How can a trader believe in his own strength?
According to statistics, the cumulative effect of technical knowledge, techniques and analysis does not exceed forty percent. A much greater role is played by the emotional state during transactions, as well as the individual reaction to market movement.
This is one of the main reasons why, after several losing trades in a row, the chances of success become minimal. It's all about the psychology of the trader. Closely perceiving failure, a person begins to emotionally respond to it.

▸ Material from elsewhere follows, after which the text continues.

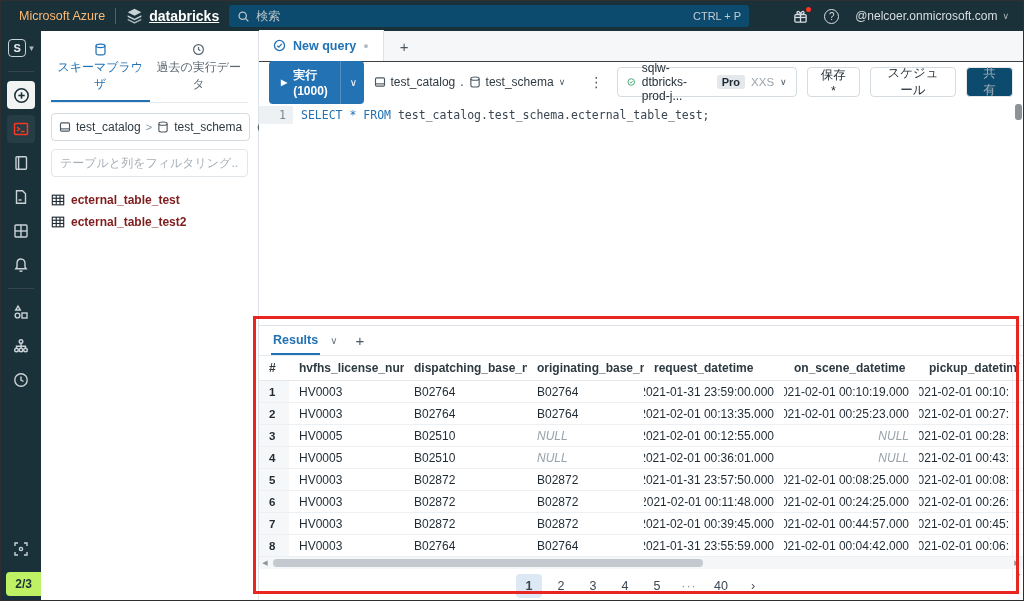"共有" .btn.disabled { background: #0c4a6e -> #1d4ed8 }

This is a natural reaction of our psyche, which prevents the receipt of a positive result. Major failures in the market force the trader to make attempts to recapture the loss, instead of cold-headed searching for a win-win option. The position of the loser puts an end to the effectiveness of actions, completely misting the mind.
Solution to the problem.
Many experts will advise the emotional trader to be cold and unshakable, just like a robot. But such a worldview is unnatural to the human psyche. Therefore, it is worthwhile to pay a mental and emotional state.
This is a cognitive relationship between knowledge and expectations. In simple words, if a trader is set to fail and does not consider himself a successful professional, then most profitable transactions will pass by him.

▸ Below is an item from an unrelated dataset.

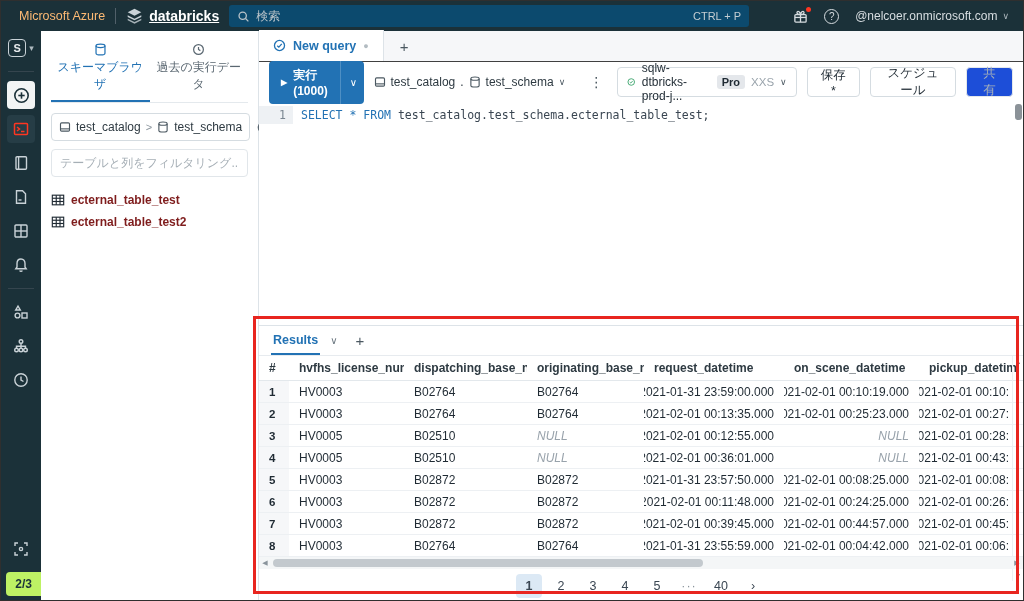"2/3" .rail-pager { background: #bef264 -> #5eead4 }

Having figured out the concept, you need to start tracking the state of your psyche in any situation. The main goal of the next stage: to achieve the most comfortable sensations, regardless of the situation on the market.
Human consciousness is extremely flexible. With appropriate efforts, you can easily evoke the necessary sensations, creating them from scratch, it is enough to use associative techniques, recalling certain moments from life.
Controlling your own emotions is a solid foundation for gaining unshakable self-confidence. Such a person only needs to tune in to the desired result and his chances of success will rapidly increase.